━━━ Extracted text ━━━

Courses

  • Course 1: Essential of stochastic calculus - Mr ED DAHBI M'hamed

    The objective of this course is to provide participants with the essential and necessary elements for developing stochastic differential calculus, including the theory of stochastic integration for Brownian motion (Wiener process). The most powerful tool in stochastic differential calculus is the change of variable formula, called Itô's formula, in this context. In particular, using this formula we construct other stochastic processes linked to the Brownian motion such as martingales. Ito's formula will be applied also to give probabilistic interpretations to partial differential equations of parabolic type.
    This introductory course will be presented in four chapters. The first one will be dedicated to general notions of stochastic processes in continuous time, including definitions, measurability, adaptations, regularities and definitions of martingales and their properties. The second chapter will be devoted to stochastic integration in the sense of Itô before a review on the Riemann-Stieltjes integral and then establish Itô's formula and apply it to evaluate some stochastic integrals. The third chapter deals with some applications of the Itô's formula to the resolution of some stochastic differential equations (SDEs), in particular existence and uniqueness of solutions under Lipschitz conditions on the coefficients. This course ends with chapter four which highlights the bilateral correspondence between solutions of partial differential equations (PDEs) and Markov processes. Applications in mathematical finance including pricing and hedging of financial derivatives will be presented using EDS and / or PDEs.

━━━ Available data ━━━

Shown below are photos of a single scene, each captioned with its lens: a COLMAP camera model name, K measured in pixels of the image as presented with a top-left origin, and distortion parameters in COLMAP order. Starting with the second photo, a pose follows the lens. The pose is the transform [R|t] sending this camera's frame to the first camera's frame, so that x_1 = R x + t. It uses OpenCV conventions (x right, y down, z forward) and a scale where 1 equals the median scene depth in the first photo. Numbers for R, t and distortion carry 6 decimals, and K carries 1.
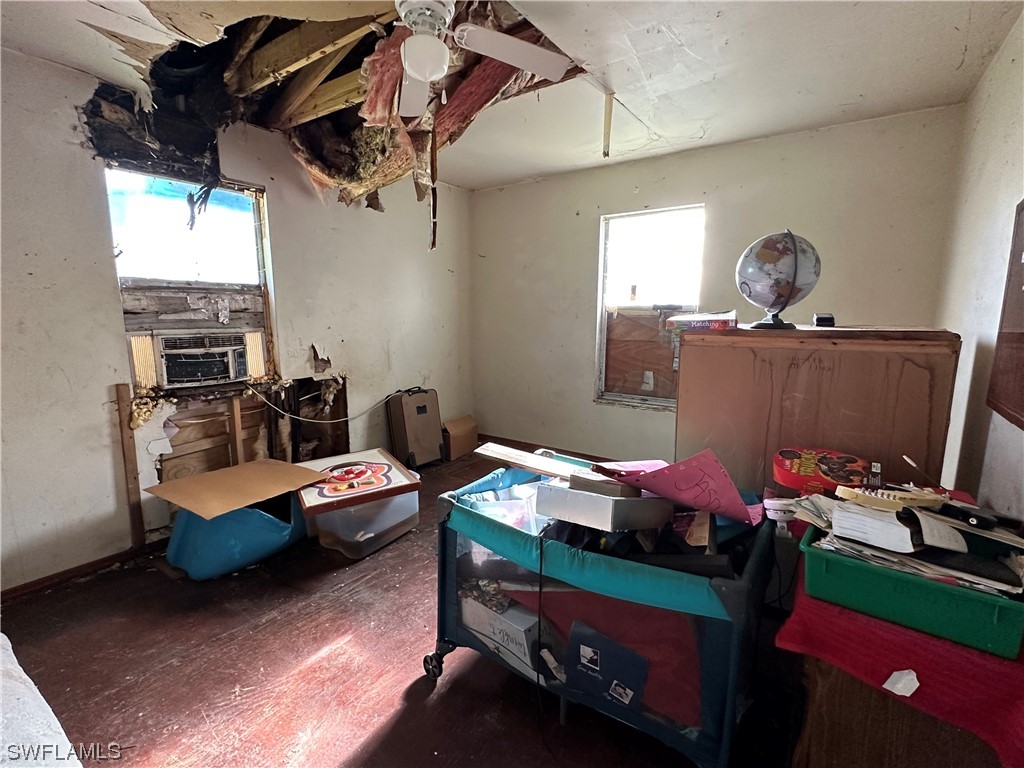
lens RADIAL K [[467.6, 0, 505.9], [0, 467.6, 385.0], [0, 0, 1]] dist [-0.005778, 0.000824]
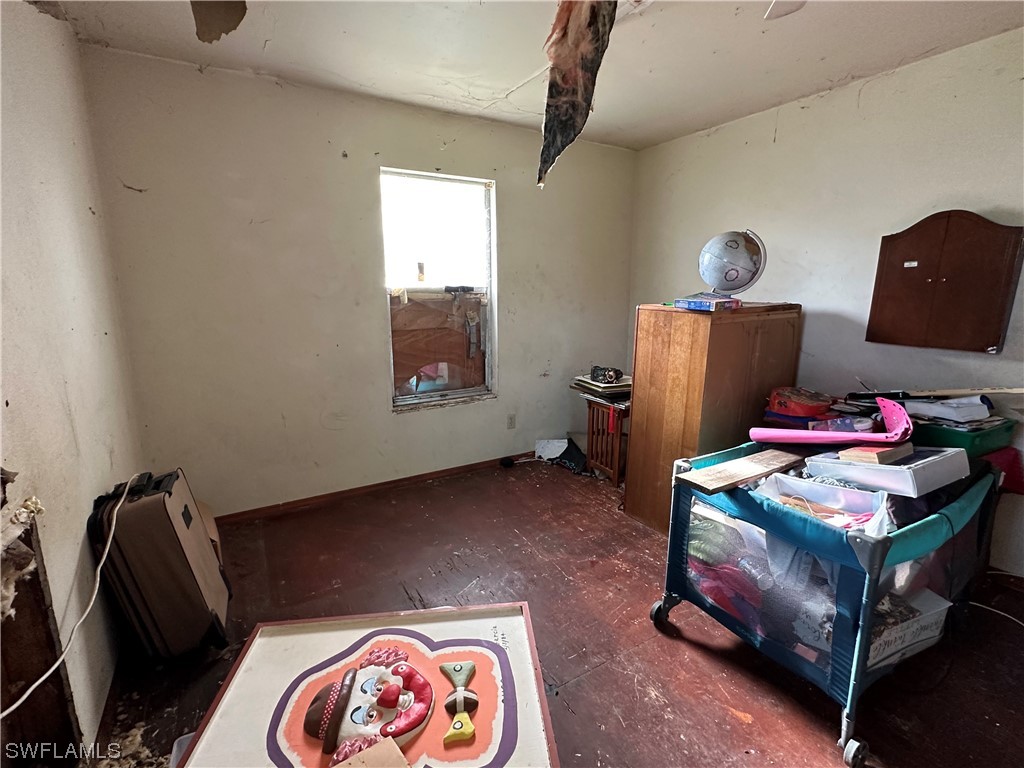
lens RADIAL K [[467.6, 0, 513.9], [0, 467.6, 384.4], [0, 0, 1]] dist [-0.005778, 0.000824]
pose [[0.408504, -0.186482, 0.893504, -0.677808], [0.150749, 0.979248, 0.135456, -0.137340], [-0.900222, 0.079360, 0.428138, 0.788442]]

━━━
━━━ Available data ━━━

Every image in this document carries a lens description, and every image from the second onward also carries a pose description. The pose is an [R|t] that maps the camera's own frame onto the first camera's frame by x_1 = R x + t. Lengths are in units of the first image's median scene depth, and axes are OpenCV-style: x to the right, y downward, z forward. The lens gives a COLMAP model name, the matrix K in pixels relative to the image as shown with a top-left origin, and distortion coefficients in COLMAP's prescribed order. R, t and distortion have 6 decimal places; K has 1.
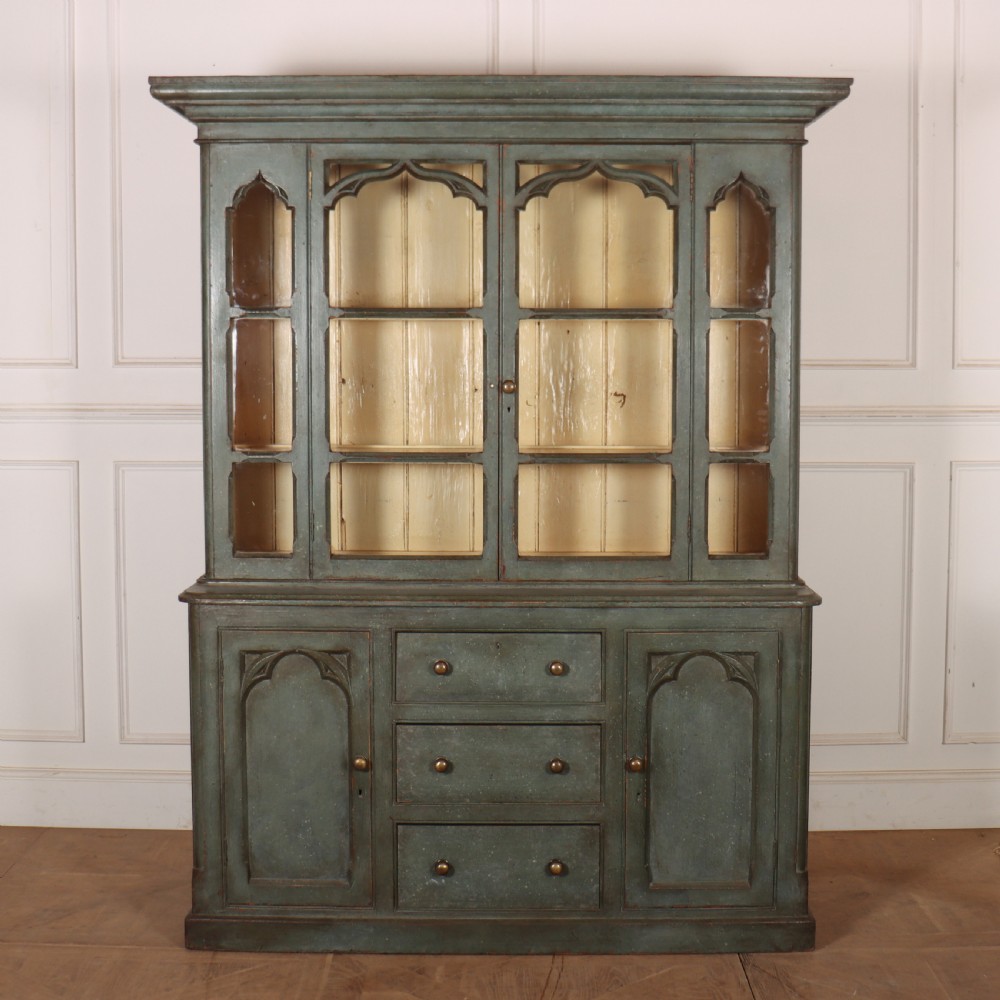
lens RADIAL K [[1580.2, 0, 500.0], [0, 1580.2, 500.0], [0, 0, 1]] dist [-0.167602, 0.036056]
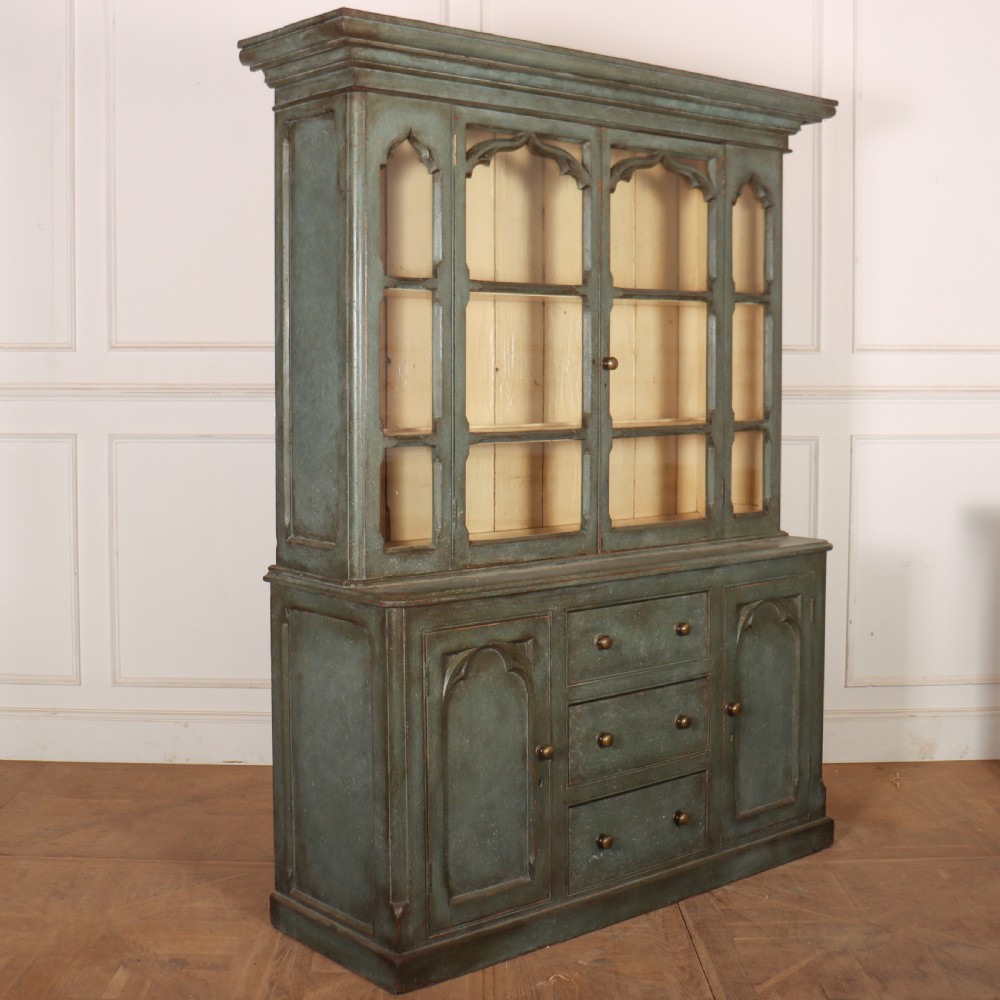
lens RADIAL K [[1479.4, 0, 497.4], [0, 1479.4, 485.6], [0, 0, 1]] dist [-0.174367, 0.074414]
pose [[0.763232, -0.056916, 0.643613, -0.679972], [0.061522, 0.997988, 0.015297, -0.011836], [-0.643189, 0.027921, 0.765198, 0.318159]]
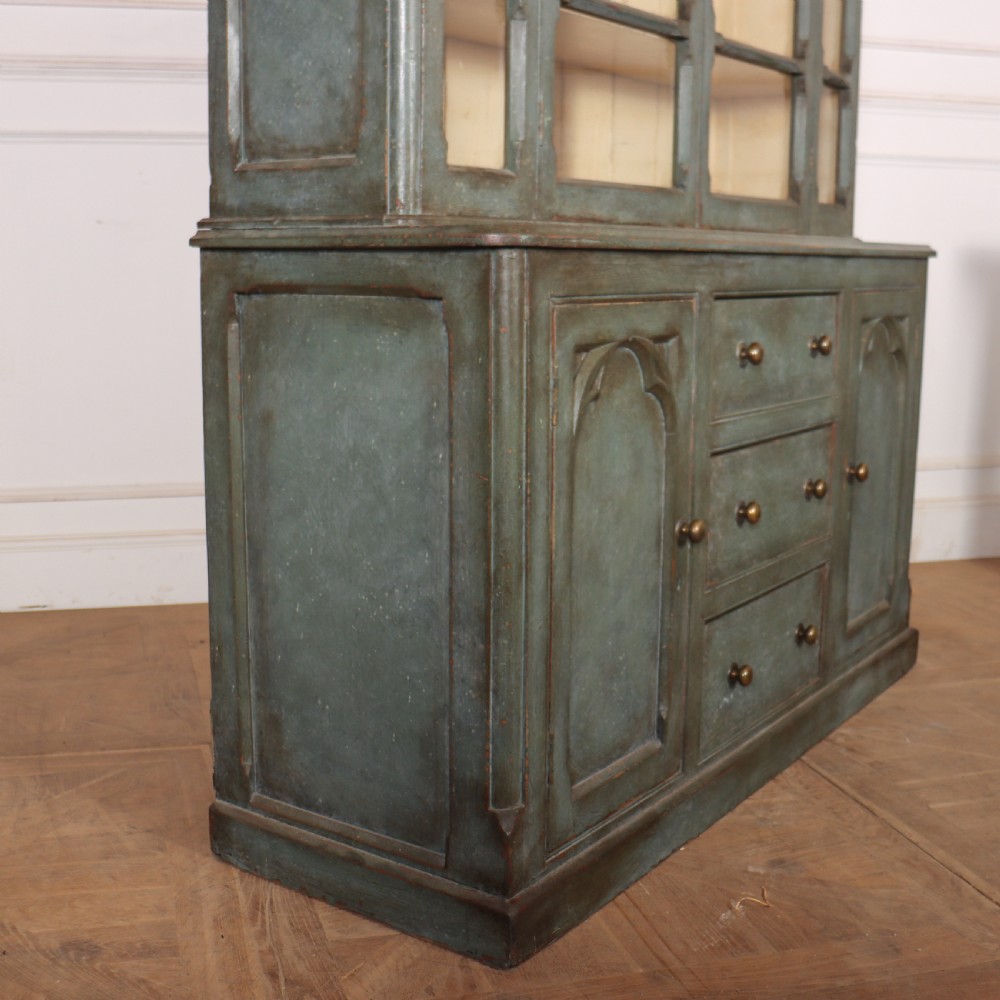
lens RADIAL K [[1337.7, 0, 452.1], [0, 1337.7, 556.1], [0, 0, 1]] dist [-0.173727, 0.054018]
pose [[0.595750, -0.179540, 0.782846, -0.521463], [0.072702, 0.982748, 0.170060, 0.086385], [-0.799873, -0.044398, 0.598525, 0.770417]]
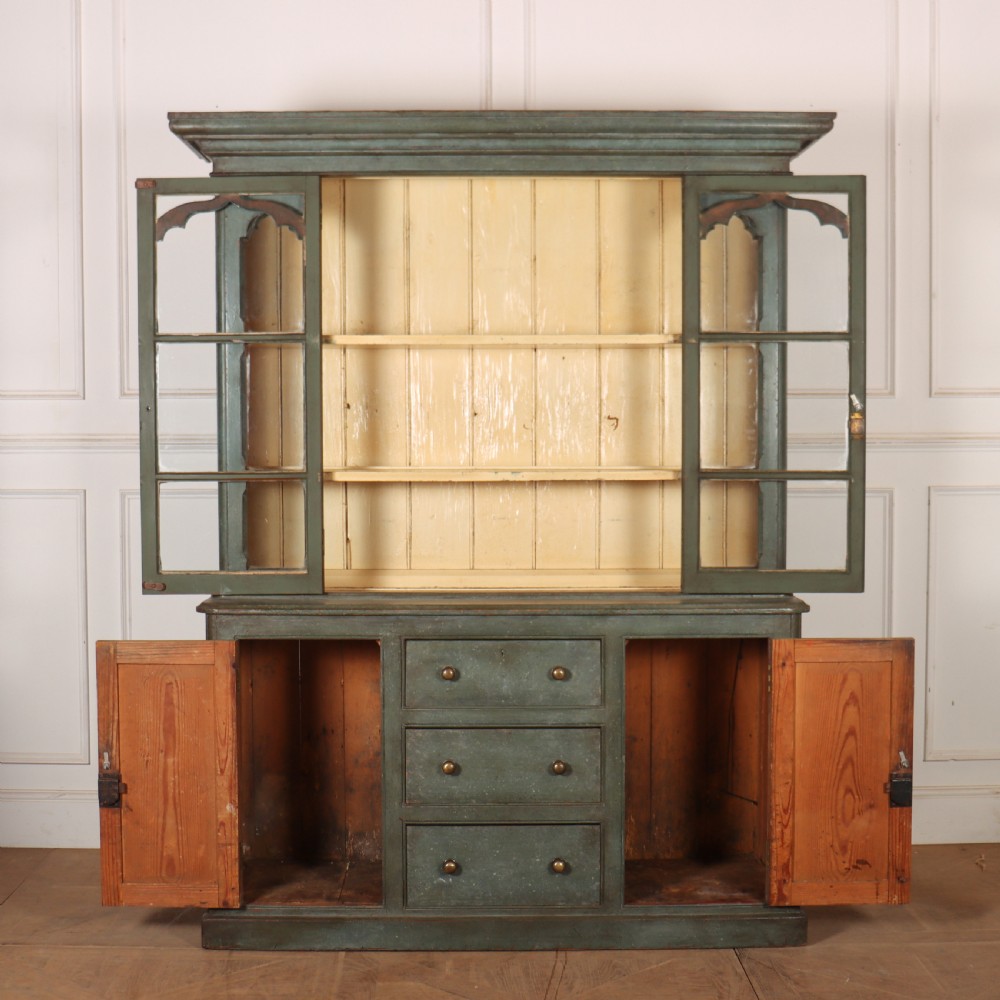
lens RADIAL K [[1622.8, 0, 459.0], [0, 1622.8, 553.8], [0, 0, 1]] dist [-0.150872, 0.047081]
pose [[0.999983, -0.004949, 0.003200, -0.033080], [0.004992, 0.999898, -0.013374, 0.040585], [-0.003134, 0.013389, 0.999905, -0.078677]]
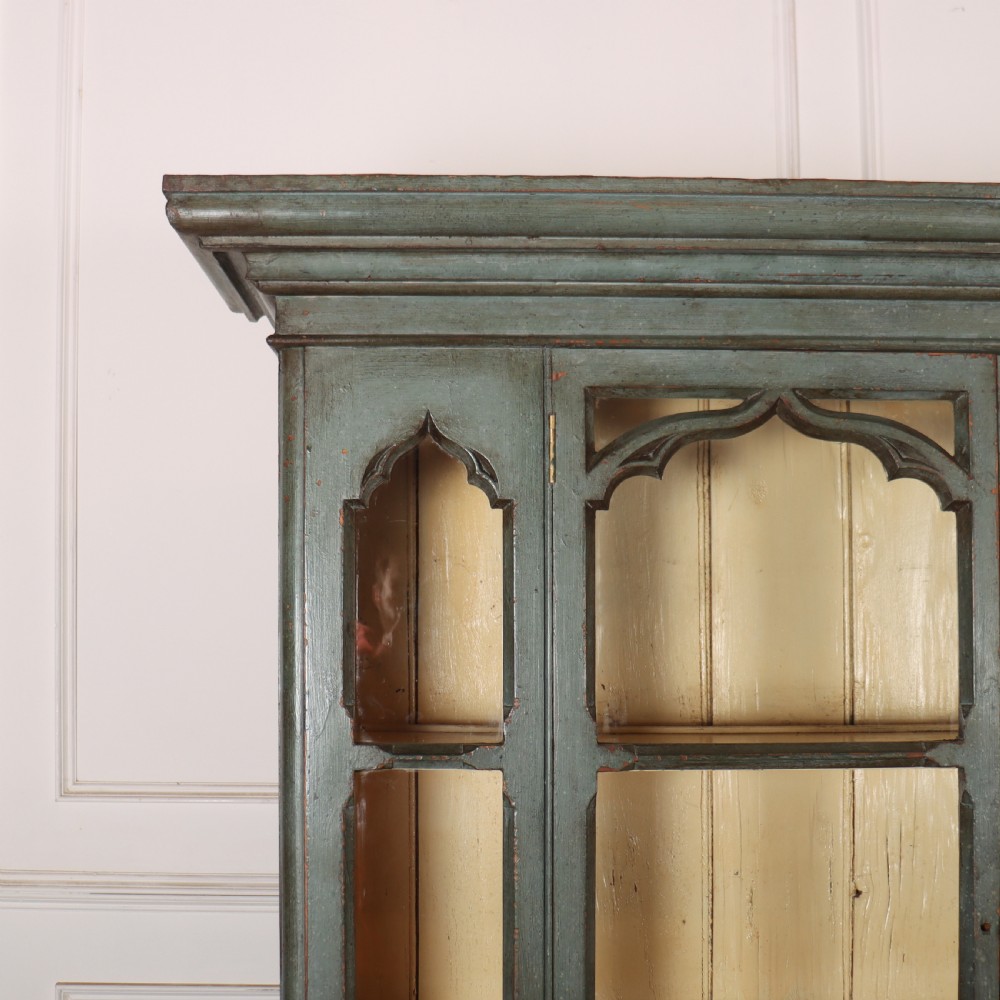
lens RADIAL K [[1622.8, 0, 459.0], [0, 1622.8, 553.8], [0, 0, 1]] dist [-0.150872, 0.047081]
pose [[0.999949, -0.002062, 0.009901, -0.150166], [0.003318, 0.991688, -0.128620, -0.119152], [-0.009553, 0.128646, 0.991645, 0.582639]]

━━━

» Required work
1. Please repeat the part of the stochastic calculus course description above word for word. Begin at the words "The objective of" and stop after "of parabolic type.".
2. In the stochastic calculus course description, what does the fourth chapter highlight?

» Responses for each task
1.
The objective of this course is to provide participants with the essential and necessary elements for developing stochastic differential calculus, including the theory of stochastic integration for Brownian motion (Wiener process). The most powerful tool in stochastic differential calculus is the change of variable formula, called Itô's formula, in this context. In particular, using this formula we construct other stochastic processes linked to the Brownian motion such as martingales. Ito's formula will be applied also to give probabilistic interpretations to partial differential equations of parabolic type.

2. The bilateral correspondence between solutions of partial differential equations (PDEs) and Markov processes.